=== WHAT YOU SHOULD DO ===
Would you reproduce every record exactly, leaving out the pictures?

=== MATERIAL FOR THIS TASK ===

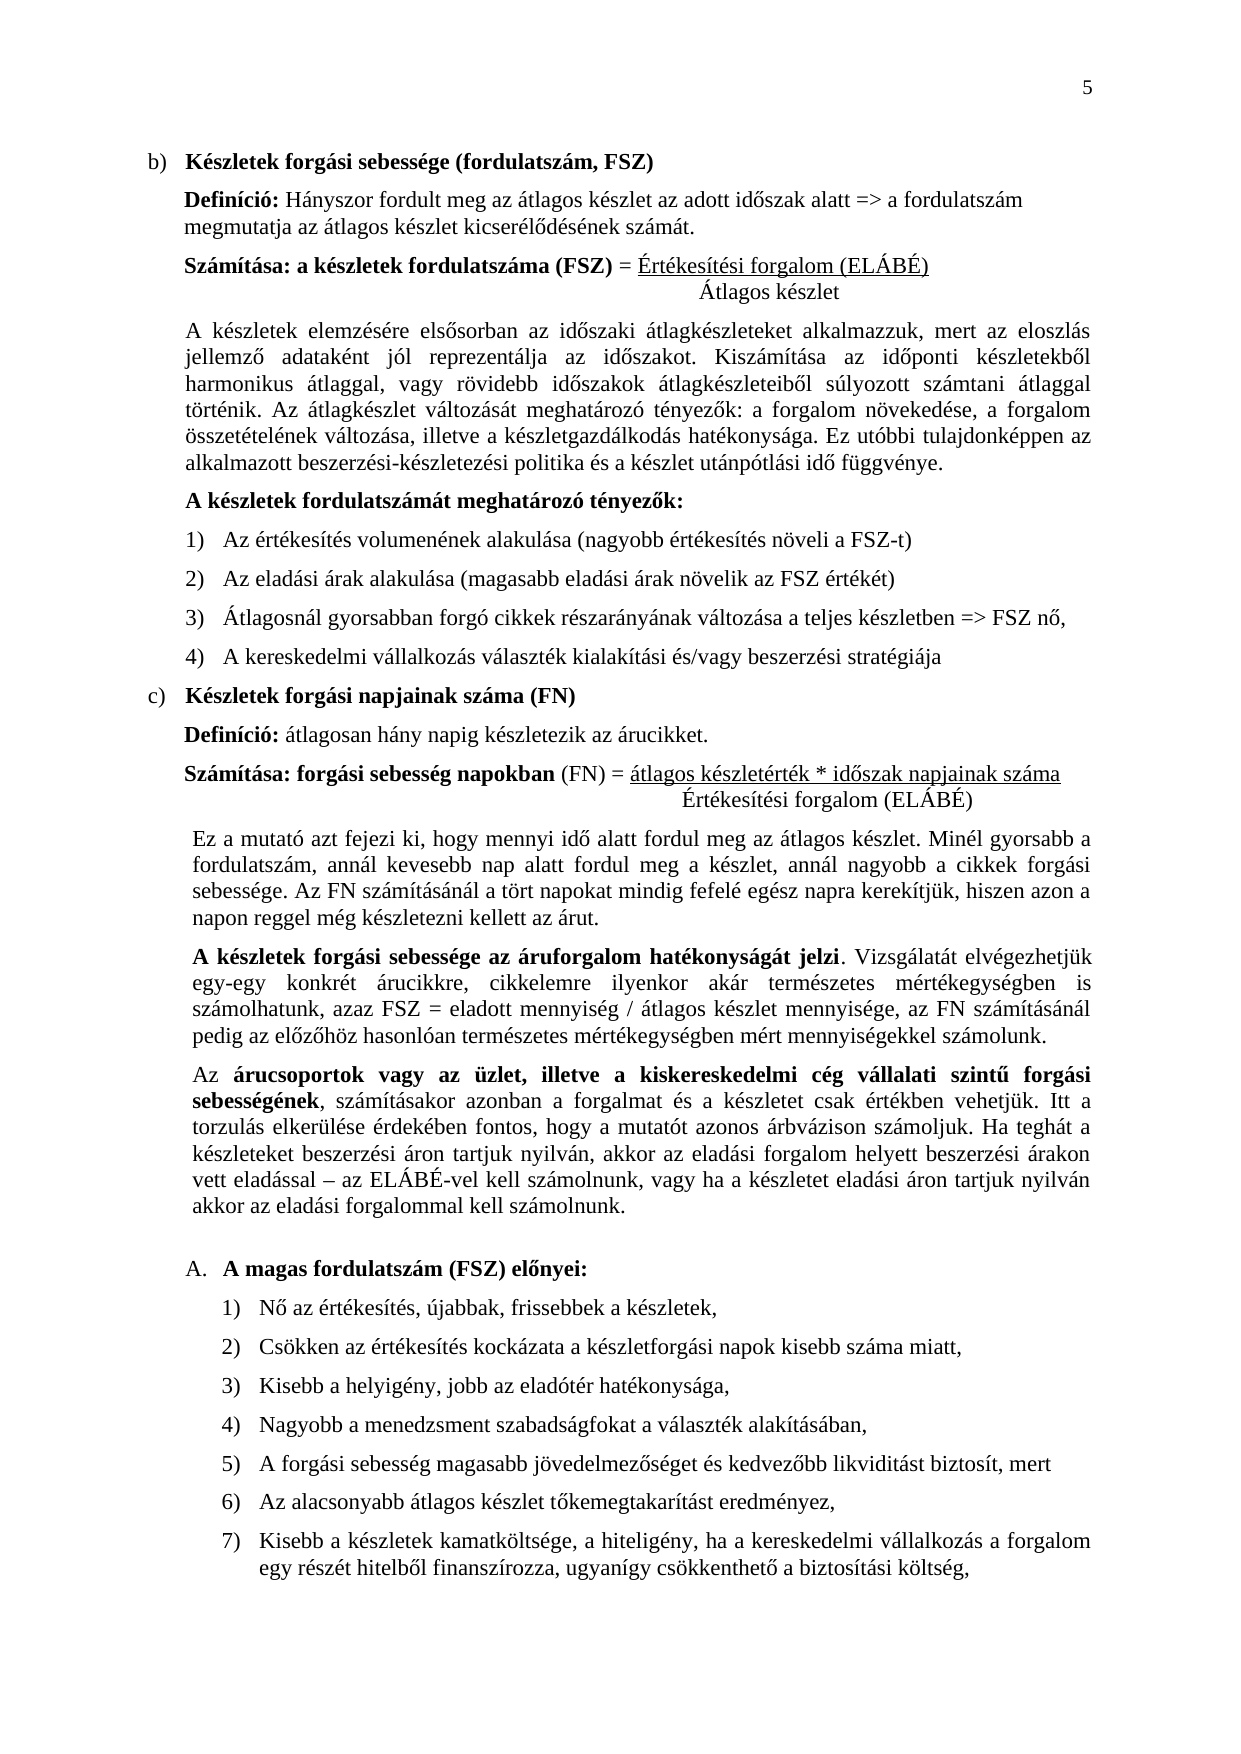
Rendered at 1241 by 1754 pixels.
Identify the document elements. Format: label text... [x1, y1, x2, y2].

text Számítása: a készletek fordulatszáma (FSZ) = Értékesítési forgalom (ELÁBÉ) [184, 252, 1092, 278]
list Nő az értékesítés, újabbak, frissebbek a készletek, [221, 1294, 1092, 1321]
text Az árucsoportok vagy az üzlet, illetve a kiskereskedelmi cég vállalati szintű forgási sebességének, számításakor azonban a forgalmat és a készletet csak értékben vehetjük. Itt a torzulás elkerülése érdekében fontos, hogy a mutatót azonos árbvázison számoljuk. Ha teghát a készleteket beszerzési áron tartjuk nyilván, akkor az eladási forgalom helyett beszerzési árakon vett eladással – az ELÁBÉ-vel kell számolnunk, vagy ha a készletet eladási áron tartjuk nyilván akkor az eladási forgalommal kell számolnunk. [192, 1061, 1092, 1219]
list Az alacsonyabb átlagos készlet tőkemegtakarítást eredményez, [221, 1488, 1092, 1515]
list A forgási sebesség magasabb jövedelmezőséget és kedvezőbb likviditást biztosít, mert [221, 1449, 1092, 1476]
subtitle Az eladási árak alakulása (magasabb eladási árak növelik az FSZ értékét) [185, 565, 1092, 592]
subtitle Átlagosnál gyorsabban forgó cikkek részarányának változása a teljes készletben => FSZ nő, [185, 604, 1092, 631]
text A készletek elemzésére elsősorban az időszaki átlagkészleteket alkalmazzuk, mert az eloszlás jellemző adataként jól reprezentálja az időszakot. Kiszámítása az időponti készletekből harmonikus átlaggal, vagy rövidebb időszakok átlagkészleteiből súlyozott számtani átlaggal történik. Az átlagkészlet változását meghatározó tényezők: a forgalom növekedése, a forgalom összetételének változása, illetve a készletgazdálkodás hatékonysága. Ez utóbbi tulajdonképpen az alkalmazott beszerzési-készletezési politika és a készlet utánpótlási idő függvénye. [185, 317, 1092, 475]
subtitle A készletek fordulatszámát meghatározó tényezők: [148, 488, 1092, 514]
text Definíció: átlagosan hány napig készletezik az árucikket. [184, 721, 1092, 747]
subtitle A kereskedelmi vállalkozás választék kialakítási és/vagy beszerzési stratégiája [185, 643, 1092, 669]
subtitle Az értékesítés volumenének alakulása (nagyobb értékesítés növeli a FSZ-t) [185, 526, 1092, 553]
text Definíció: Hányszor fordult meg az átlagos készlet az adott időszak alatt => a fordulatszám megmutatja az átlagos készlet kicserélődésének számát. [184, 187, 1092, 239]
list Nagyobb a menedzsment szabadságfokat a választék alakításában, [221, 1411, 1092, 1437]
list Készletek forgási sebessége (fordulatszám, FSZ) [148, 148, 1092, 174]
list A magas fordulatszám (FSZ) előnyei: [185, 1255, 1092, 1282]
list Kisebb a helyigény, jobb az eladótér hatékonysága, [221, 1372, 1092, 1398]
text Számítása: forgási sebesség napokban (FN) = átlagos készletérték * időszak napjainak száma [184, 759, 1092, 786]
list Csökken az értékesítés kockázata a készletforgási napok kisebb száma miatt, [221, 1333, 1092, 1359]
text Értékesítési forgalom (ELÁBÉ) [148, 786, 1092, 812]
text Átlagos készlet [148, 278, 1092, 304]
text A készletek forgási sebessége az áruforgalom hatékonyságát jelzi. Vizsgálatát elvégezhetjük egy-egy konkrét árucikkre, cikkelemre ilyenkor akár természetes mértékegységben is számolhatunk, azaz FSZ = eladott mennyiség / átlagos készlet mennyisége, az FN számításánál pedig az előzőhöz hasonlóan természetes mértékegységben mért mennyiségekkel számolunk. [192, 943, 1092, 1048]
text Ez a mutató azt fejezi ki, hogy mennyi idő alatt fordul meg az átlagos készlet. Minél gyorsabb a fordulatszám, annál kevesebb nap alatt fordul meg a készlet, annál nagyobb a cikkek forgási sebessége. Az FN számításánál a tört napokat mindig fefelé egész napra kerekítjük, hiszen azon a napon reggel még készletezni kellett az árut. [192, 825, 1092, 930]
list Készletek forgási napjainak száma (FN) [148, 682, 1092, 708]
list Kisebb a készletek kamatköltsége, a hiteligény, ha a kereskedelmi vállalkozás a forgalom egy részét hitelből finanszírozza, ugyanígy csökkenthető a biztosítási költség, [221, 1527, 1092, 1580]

=== ANSWER TO THIS PROBLEM ===
Rendered at 1241 by 1754 pixels.
Identify the document elements. Format: label text... [x1, y1, x2, y2].

text Számítása: a készletek fordulatszáma (FSZ) = Értékesítési forgalom (ELÁBÉ) [184, 252, 1092, 278]
list Nő az értékesítés, újabbak, frissebbek a készletek, [221, 1294, 1092, 1321]
text Az árucsoportok vagy az üzlet, illetve a kiskereskedelmi cég vállalati szintű forgási sebességének, számításakor azonban a forgalmat és a készletet csak értékben vehetjük. Itt a torzulás elkerülése érdekében fontos, hogy a mutatót azonos árbvázison számoljuk. Ha teghát a készleteket beszerzési áron tartjuk nyilván, akkor az eladási forgalom helyett beszerzési árakon vett eladással – az ELÁBÉ-vel kell számolnunk, vagy ha a készletet eladási áron tartjuk nyilván akkor az eladási forgalommal kell számolnunk. [192, 1061, 1092, 1219]
list Az alacsonyabb átlagos készlet tőkemegtakarítást eredményez, [221, 1488, 1092, 1515]
list A forgási sebesség magasabb jövedelmezőséget és kedvezőbb likviditást biztosít, mert [221, 1449, 1092, 1476]
subtitle Az eladási árak alakulása (magasabb eladási árak növelik az FSZ értékét) [185, 565, 1092, 592]
subtitle Átlagosnál gyorsabban forgó cikkek részarányának változása a teljes készletben => FSZ nő, [185, 604, 1092, 631]
text A készletek elemzésére elsősorban az időszaki átlagkészleteket alkalmazzuk, mert az eloszlás jellemző adataként jól reprezentálja az időszakot. Kiszámítása az időponti készletekből harmonikus átlaggal, vagy rövidebb időszakok átlagkészleteiből súlyozott számtani átlaggal történik. Az átlagkészlet változását meghatározó tényezők: a forgalom növekedése, a forgalom összetételének változása, illetve a készletgazdálkodás hatékonysága. Ez utóbbi tulajdonképpen az alkalmazott beszerzési-készletezési politika és a készlet utánpótlási idő függvénye. [185, 317, 1092, 475]
subtitle A készletek fordulatszámát meghatározó tényezők: [148, 488, 1092, 514]
text Definíció: átlagosan hány napig készletezik az árucikket. [184, 721, 1092, 747]
subtitle A kereskedelmi vállalkozás választék kialakítási és/vagy beszerzési stratégiája [185, 643, 1092, 669]
subtitle Az értékesítés volumenének alakulása (nagyobb értékesítés növeli a FSZ-t) [185, 526, 1092, 553]
text Definíció: Hányszor fordult meg az átlagos készlet az adott időszak alatt => a fordulatszám megmutatja az átlagos készlet kicserélődésének számát. [184, 187, 1092, 239]
list Nagyobb a menedzsment szabadságfokat a választék alakításában, [221, 1411, 1092, 1437]
list Készletek forgási sebessége (fordulatszám, FSZ) [148, 148, 1092, 174]
list A magas fordulatszám (FSZ) előnyei: [185, 1255, 1092, 1282]
list Kisebb a helyigény, jobb az eladótér hatékonysága, [221, 1372, 1092, 1398]
text Számítása: forgási sebesség napokban (FN) = átlagos készletérték * időszak napjainak száma [184, 759, 1092, 786]
list Csökken az értékesítés kockázata a készletforgási napok kisebb száma miatt, [221, 1333, 1092, 1359]
text Értékesítési forgalom (ELÁBÉ) [148, 786, 1092, 812]
text Átlagos készlet [148, 278, 1092, 304]
text A készletek forgási sebessége az áruforgalom hatékonyságát jelzi. Vizsgálatát elvégezhetjük egy-egy konkrét árucikkre, cikkelemre ilyenkor akár természetes mértékegységben is számolhatunk, azaz FSZ = eladott mennyiség / átlagos készlet mennyisége, az FN számításánál pedig az előzőhöz hasonlóan természetes mértékegységben mért mennyiségekkel számolunk. [192, 943, 1092, 1048]
text Ez a mutató azt fejezi ki, hogy mennyi idő alatt fordul meg az átlagos készlet. Minél gyorsabb a fordulatszám, annál kevesebb nap alatt fordul meg a készlet, annál nagyobb a cikkek forgási sebessége. Az FN számításánál a tört napokat mindig fefelé egész napra kerekítjük, hiszen azon a napon reggel még készletezni kellett az árut. [192, 825, 1092, 930]
list Készletek forgási napjainak száma (FN) [148, 682, 1092, 708]
list Kisebb a készletek kamatköltsége, a hiteligény, ha a kereskedelmi vállalkozás a forgalom egy részét hitelből finanszírozza, ugyanígy csökkenthető a biztosítási költség, [221, 1527, 1092, 1580]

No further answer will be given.